API Overview¶
Base URL¶
Production: https://api.substrate.example.com/api/v1
Development: http://localhost:8000/api/v1
Authentication¶
The master API contract includes browser, automation, webhook, and internal surfaces. Browser-facing routes use the frontend contract; automation consumers should use the automation contract.

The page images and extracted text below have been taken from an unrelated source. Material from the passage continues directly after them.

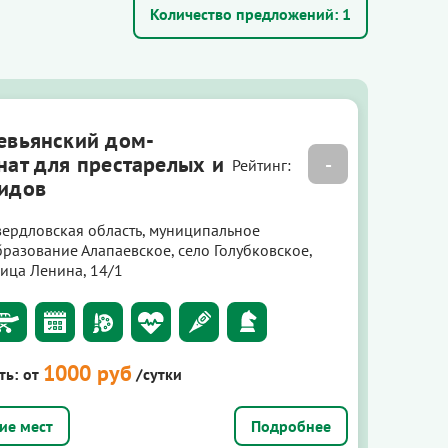
Количество предложений:
1
евьянский дом-
нат для престарелых и
-
Рейтинг:
идов
вердловская область, муниципальное
бразование Алапаевское, село Голубковское,
лица Ленина, 14/1
1000 руб
ть:
от
/сутки
Подробнее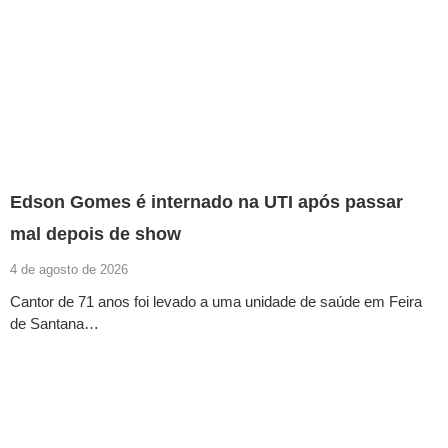
Edson Gomes é internado na UTI após passar
mal depois de show
4 de agosto de 2026
Cantor de 71 anos foi levado a uma unidade de saúde em Feira
de Santana…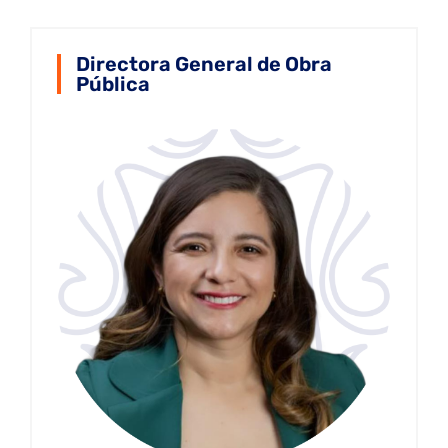
Directora General de Obra
Pública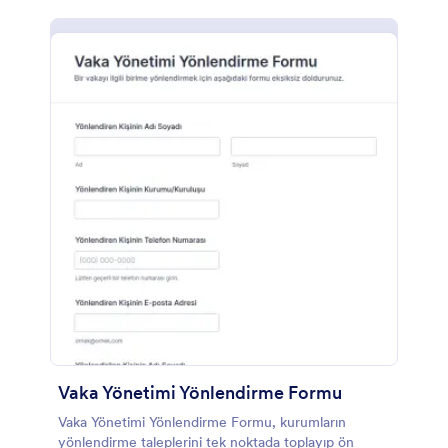
Vaka Yönetimi Yönlendirme Formu
Vaka Yönetimi Yönlendirme Formu, kurumların
yönlendirme taleplerini tek noktada toplayıp ön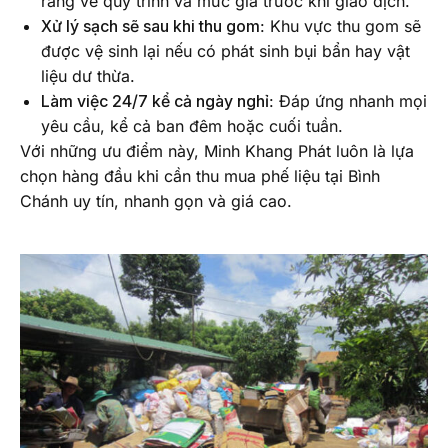
ràng về quy trình và mức giá trước khi giao dịch.
Xử lý sạch sẽ sau khi thu gom
: Khu vực thu gom sẽ
được vệ sinh lại nếu có phát sinh bụi bẩn hay vật
liệu dư thừa.
Làm việc 24/7 kể cả ngày nghỉ
: Đáp ứng nhanh mọi
yêu cầu, kể cả ban đêm hoặc cuối tuần.
Với những ưu điểm này, Minh Khang Phát luôn là lựa
chọn hàng đầu khi cần thu mua phế liệu tại Bình
Chánh uy tín, nhanh gọn và giá cao.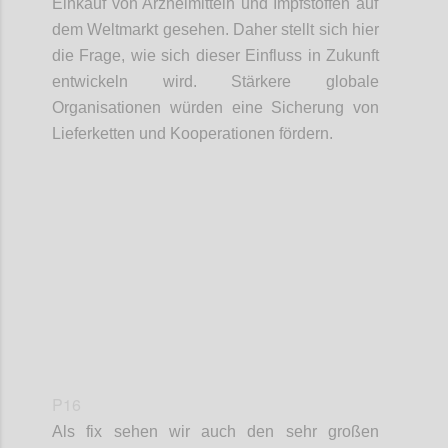
Einkauf
von Arzneimittel
n
und Impfstoffe
n
auf
dem Weltmarkt gesehen. Daher stellt sich hier
die Frage, wie sich dieser Einfluss in Zukunft
entwickeln
wird. Stärkere globale
Organisationen würden eine Sicherung von
Lieferketten
und Kooperationen fördern.
Confi
P16
Als fix sehen wir auch den sehr großen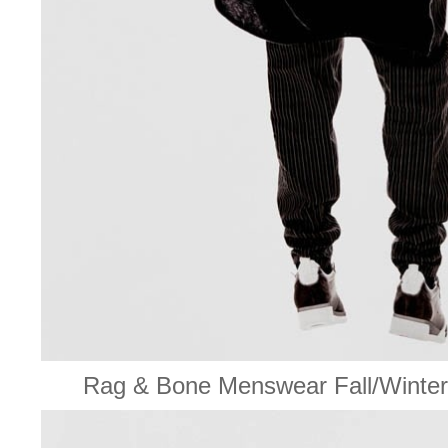
Rag & Bone Menswear Fall/W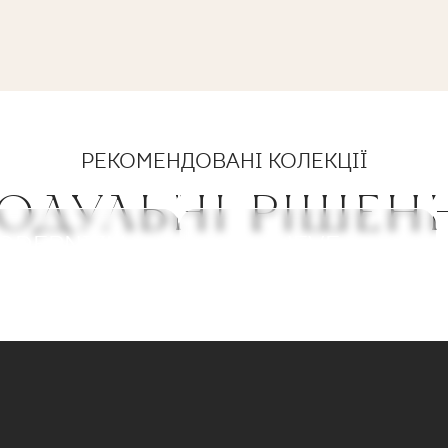
РЕКОМЕНДОВАНІ КОЛЕКЦІЇ
ОДУЛЬНІ РІШЕН
ODERNIZM
NEVE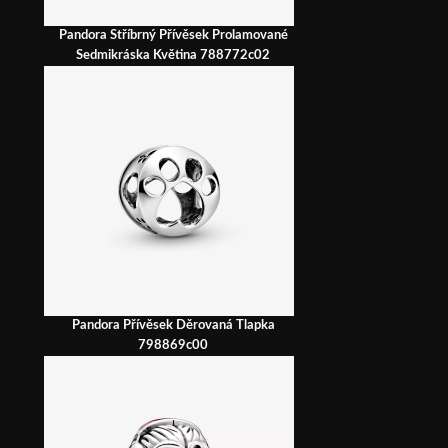
Pandora Stříbrný Přívěsek Prolamované
Sedmikráska Květina 788772c02
Pandora Přívěsek Děrovaná Tlapka
798869c00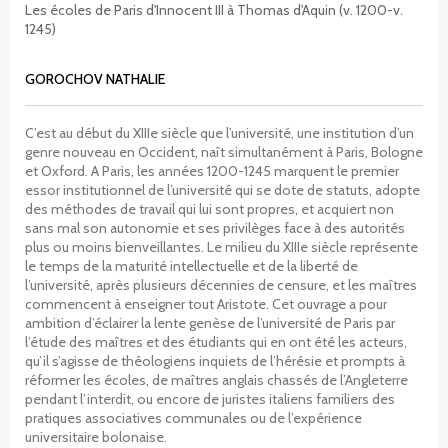
Les écoles de Paris d'Innocent III à Thomas d'Aquin (v. 1200-v.
1245)
GOROCHOV NATHALIE
C’est au début du XIIIe siècle que l’université, une institution d’un
genre nouveau en Occident, naît simultanément à Paris, Bologne
et Oxford. A Paris, les années 1200-1245 marquent le premier
essor institutionnel de l’université qui se dote de statuts, adopte
des méthodes de travail qui lui sont propres, et acquiert non
sans mal son autonomie et ses privilèges face à des autorités
plus ou moins bienveillantes. Le milieu du XIIIe siècle représente
le temps de la maturité intellectuelle et de la liberté de
l’université, après plusieurs décennies de censure, et les maîtres
commencent à enseigner tout Aristote. Cet ouvrage a pour
ambition d’éclairer la lente genèse de l’université de Paris par
l’étude des maîtres et des étudiants qui en ont été les acteurs,
qu’il s’agisse de théologiens inquiets de l’hérésie et prompts à
réformer les écoles, de maîtres anglais chassés de l’Angleterre
pendant l’interdit, ou encore de juristes italiens familiers des
pratiques associatives communales ou de l’expérience
universitaire bolonaise.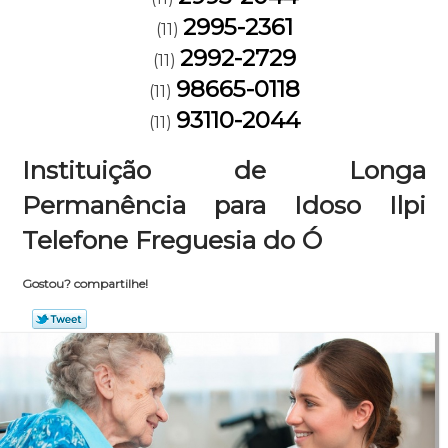
2995-2361
(11)
2992-2729
(11)
98665-0118
(11)
93110-2044
(11)
Instituição de Longa
Permanência para Idoso Ilpi
Telefone Freguesia do Ó
Gostou? compartilhe!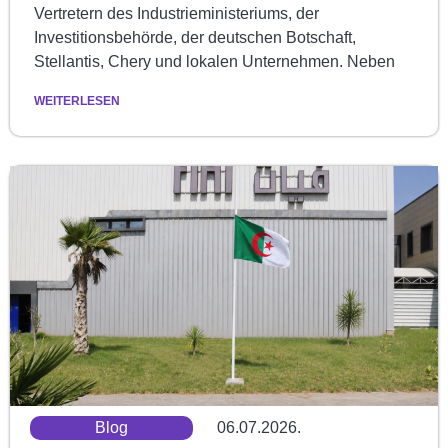
Vertretern des Industrieministeriums, der
Investitionsbehörde, der deutschen Botschaft,
Stellantis, Chery und lokalen Unternehmen. Neben
WEITERLESEN
Blog
06.07.2026.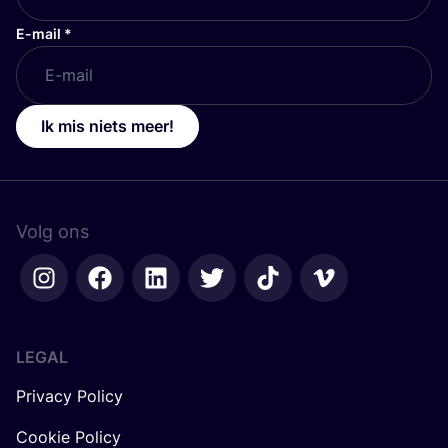
E-mail
*
Ik mis niets meer!
Volg ons
LEGAL
Privacy Policy
Cookie Policy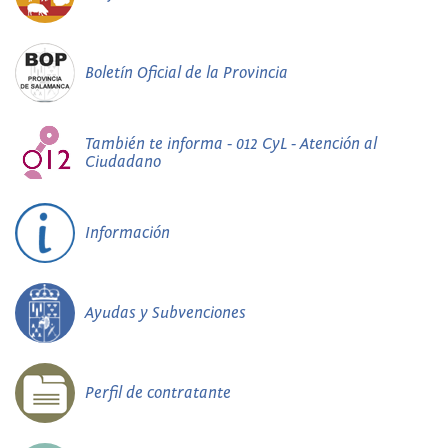
Boletín Oficial de la Provincia
También te informa - 012 CyL - Atención al
Ciudadano
Información
Ayudas y Subvenciones
Perfil de contratante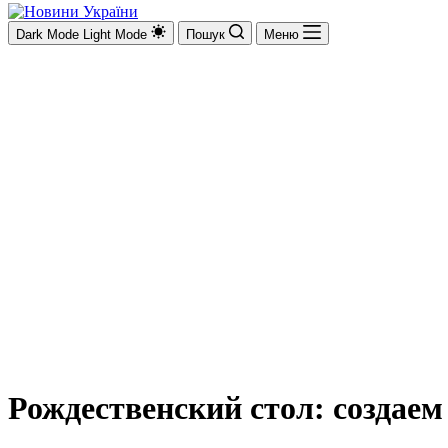
Dark Mode
Light Mode
Пошук
Меню
Рождественский стол: создае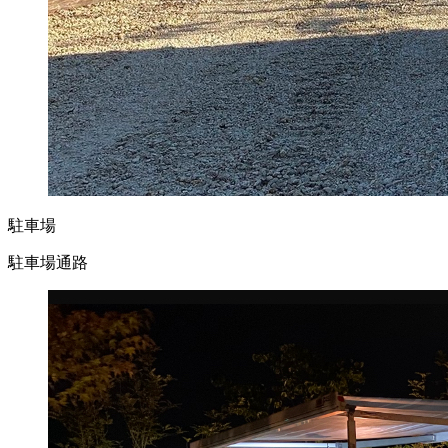
駐車場
駐車場通路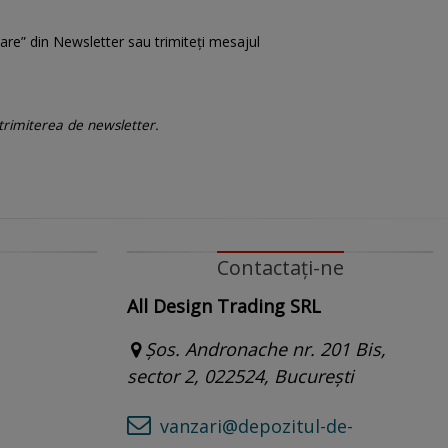
are” din Newsletter sau trimiteți mesajul
 trimiterea de newsletter.
Contactați-ne
All Design Trading SRL
Șos. Andronache nr. 201 Bis,
sector 2, 022524, București
vanzari@depozitul-de-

Authenticated routes use one of:
1. JWT Bearer Token (Frontend)¶
Authorization: Bearer <jwt-token>
Obtain via OIDC authentication flow with Keycloak.
2. API Key (Automation)¶
X-API-Key: <api-key>
Create and manage API tokens via /auth/tokens.
Response Format¶
Success Response¶
{
"data": { ... },
"meta": {
"total": 100,
"offset": 0,
"limit": 20
}
}
Error Response¶
{
"error": {
"code": "RESOURCE_NOT_FOUND",
"message": "Community not found: platform",
"detail": { "resource": "community", "id": "platform" }
}
}
HTTP Status Codes¶
| Code | Meaning |
|---|---|
| 200 | OK — Successful GET, PATCH |
| 201 | Created — Successful POST |
| 204 | No Content — Successful DELETE |
| 400 | Bad Request — Validation error |
| 401 | Unauthorized — Missing/invalid auth |
| 403 | Forbidden — Insufficient permissions |
| 404 | Not Found — Resource doesn't exist |
| 422 | Unprocessable Entity — Schema validation failed |
| 500 | Internal Server Error — Unexpected error |
Pagination¶
List endpoints support pagination via query parameters:
GET /api/v1/communities?offset=0&limit=20
Response includes pagination metadata:
{
"data": [...],
"meta": {
"total": 100,
"offset": 0,
"limit": 20,
"has_more": true
}
}
Rate Limiting¶
API requests are rate-limited per authentication method:
| Method | Limit |
|---|---|
| JWT Bearer | 1000 requests/minute |
| API Key | 100 requests/minute |
Rate limit headers included in responses:
X-RateLimit-Limit: 1000
X-RateLimit-Remaining: 999
X-RateLimit-Reset: 1640995200
Error Codes¶
Common error codes by category:
Authentication (401)¶
| Code | Description |
|---|---|
TOKEN_EXPIRED |
JWT token has expired |
TOKEN_INVALID |
JWT token is malformed |
API_KEY_INVALID |
API key is invalid or revoked |
MISSING_AUTHORIZATION |
No auth header provided |
Resources (404)¶
| Code | Description |
|---|---|
COMMUNITY_NOT_FOUND |
Community doesn't exist |
POLICY_NOT_FOUND |
Policy doesn't exist |
USER_NOT_FOUND |
User doesn't exist |
Validation (422)¶
| Code | Description |
|---|---|
VALIDATION_ERROR |
Request body validation failed |
INVALID_JSON |
Request body is not valid JSON |
MISSING_REQUIRED_FIELD |
Required field not provided |
Client Groups¶
Endpoints are tagged with x-substrate-client-group for derived contract generation:
frontend-session— Browser-facing session routesautomation— Service-account and scripted administration routeswebhook— Inbound webhook receiversinternal— Operational platform routes
SDK Generation¶
TypeScript¶
./api/generate-types.sh
The UI types are generated from api/openapi.frontend.yml.
Python¶
pip install openapi-python-client
openapi-python-client generate --url https://api.substrate.example.com/openapi.json
Versioning¶
API versioning is URL-based:
/api/v1/... # Current version
/api/v2/... # Future versions
The OpenAPI specification is the source of truth for API contracts.